Just a suggestion. Xgboost creates K independent datasets for K-fold CV. You could save a lot of memory and make it fast if you instead set the id for each sample indicating which fold number is used in the testing.
For example if you pass a vector [0,1,2,3,4], then the first row would be used as a test in CV only in the first fold.
Or something like that. Do you understand what I mean?
For example catboost planned to do something similar: https://github.com/catboost/catboost/issues/765
顶楼上,迫切希望补上callback和指定validate dataset的功能,这样就可以代替lightgbm了,速度真的快了很多很多,这样好的project不被完成太可惜了! 还有在使用的时候发现数据传输到GPU花的时间比训练长不少,要是能有builtin的grid search就更完美了
没能力coding帮助楼主,楼主贴个支付宝吧我们赞助点咖啡钱
@zhuyw05 Thank you for the feedback!
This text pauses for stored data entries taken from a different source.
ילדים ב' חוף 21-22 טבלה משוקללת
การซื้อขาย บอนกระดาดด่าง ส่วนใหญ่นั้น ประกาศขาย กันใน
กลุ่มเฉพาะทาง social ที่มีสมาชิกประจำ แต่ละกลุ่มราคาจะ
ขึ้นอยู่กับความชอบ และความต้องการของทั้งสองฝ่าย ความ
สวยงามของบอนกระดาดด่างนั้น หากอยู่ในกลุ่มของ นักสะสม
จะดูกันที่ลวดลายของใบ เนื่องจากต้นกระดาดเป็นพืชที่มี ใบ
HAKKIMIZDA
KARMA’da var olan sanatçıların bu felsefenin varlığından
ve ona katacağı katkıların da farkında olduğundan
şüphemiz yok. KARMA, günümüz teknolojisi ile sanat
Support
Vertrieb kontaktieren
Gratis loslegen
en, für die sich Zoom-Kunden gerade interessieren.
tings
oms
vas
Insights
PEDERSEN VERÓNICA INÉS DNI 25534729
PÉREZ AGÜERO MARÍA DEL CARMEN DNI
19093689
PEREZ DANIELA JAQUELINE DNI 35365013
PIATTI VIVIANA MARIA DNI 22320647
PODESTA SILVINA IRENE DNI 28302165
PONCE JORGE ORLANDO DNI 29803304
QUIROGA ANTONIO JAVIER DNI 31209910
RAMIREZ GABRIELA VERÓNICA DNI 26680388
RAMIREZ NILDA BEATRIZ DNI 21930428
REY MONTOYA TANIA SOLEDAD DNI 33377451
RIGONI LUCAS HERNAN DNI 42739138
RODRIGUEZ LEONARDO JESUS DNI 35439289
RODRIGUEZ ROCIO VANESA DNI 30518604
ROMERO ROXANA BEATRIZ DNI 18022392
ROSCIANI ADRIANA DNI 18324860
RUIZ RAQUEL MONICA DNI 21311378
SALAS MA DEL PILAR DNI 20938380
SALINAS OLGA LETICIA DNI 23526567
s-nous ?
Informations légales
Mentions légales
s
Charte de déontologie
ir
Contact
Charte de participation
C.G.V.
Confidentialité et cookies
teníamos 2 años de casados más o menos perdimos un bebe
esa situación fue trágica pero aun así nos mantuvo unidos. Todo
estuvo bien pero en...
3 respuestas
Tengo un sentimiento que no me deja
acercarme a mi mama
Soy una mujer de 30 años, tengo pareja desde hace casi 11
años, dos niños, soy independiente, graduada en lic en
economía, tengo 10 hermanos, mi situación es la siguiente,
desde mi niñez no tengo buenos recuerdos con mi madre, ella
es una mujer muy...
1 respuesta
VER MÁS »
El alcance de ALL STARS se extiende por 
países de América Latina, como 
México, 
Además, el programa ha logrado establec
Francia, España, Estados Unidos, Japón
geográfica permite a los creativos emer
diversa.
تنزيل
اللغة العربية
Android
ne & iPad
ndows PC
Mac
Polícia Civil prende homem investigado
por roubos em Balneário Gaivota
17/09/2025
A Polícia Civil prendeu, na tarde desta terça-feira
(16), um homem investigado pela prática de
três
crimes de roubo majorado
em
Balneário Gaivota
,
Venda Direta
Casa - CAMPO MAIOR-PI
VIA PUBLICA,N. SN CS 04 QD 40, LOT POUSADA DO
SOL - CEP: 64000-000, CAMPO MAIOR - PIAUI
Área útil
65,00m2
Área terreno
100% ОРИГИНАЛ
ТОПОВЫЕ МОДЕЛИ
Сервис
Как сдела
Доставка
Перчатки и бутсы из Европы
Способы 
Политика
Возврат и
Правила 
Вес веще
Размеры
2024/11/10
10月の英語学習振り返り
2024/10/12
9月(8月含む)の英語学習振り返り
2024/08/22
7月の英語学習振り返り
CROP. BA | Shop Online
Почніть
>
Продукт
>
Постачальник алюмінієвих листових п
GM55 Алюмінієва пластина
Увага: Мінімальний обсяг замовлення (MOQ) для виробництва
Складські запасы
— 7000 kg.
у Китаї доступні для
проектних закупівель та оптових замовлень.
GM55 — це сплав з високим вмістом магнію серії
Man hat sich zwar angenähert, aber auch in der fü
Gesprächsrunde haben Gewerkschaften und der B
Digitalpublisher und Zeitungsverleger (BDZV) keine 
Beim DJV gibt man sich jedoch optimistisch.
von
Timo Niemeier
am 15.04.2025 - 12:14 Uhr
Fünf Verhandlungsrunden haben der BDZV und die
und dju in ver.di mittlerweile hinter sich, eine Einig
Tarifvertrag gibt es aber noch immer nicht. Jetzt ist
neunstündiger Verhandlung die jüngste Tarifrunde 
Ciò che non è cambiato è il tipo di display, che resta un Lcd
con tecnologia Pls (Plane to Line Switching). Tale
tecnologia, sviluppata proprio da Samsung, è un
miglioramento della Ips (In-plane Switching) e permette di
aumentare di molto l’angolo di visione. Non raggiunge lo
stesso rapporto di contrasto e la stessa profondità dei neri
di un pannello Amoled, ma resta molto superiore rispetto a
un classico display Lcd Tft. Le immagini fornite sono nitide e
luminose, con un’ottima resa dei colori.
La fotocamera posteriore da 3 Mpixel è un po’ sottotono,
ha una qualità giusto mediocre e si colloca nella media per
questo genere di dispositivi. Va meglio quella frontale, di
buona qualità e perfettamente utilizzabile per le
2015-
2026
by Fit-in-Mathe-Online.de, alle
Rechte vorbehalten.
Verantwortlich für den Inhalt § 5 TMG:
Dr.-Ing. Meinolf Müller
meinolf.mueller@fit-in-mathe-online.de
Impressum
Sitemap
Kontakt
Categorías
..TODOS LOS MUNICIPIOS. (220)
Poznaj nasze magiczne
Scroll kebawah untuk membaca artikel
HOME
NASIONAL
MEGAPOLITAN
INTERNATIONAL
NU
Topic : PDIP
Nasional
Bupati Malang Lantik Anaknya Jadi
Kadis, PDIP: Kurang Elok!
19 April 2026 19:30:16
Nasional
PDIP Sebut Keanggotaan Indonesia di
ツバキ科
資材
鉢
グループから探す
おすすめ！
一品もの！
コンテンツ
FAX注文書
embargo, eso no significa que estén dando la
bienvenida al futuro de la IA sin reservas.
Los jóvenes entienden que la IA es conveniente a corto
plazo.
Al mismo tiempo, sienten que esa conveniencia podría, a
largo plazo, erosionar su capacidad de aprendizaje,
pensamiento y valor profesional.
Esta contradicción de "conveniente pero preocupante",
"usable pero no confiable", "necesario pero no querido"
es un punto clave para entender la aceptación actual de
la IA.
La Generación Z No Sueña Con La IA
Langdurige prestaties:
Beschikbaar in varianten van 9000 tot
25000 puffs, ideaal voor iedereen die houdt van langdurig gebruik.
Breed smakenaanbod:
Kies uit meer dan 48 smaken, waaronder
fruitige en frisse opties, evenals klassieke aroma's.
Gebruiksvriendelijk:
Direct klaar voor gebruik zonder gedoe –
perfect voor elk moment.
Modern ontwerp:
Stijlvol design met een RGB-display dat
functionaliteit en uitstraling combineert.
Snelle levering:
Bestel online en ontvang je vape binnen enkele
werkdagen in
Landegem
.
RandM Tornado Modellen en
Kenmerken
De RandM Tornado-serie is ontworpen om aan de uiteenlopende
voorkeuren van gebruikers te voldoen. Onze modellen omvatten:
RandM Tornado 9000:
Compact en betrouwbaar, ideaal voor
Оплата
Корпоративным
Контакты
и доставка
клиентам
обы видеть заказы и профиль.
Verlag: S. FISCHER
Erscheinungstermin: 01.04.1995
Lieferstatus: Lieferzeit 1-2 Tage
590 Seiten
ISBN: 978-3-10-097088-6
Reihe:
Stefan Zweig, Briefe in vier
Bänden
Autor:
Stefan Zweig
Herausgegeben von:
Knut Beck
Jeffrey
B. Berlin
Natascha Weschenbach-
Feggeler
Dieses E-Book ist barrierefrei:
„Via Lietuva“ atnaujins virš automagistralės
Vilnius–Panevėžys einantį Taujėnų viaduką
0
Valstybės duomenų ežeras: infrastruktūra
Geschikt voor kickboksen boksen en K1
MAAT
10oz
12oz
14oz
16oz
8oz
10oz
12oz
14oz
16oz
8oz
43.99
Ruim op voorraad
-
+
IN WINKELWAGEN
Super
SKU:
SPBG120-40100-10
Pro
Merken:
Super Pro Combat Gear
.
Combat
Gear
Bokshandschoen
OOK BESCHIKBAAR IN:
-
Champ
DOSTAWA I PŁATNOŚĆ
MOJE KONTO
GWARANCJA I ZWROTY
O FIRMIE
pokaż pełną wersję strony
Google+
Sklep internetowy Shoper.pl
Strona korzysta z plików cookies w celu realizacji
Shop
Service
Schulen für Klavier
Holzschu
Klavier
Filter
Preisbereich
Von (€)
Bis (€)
We will work on that. Please stay tuned.
Hi, we have added a function "cv" for cross-validation which supports the setting of the validation set. You can refer to the document for the parameters. We're still improving the python interface and will add callbacks such as early stopping in the future. Thanks.
and/or train tree by tree with callbacks whether to stop training?
that'd be nice.
Doesn't have to be a python callback. c++ is fine if you don't want to lose in speed performance.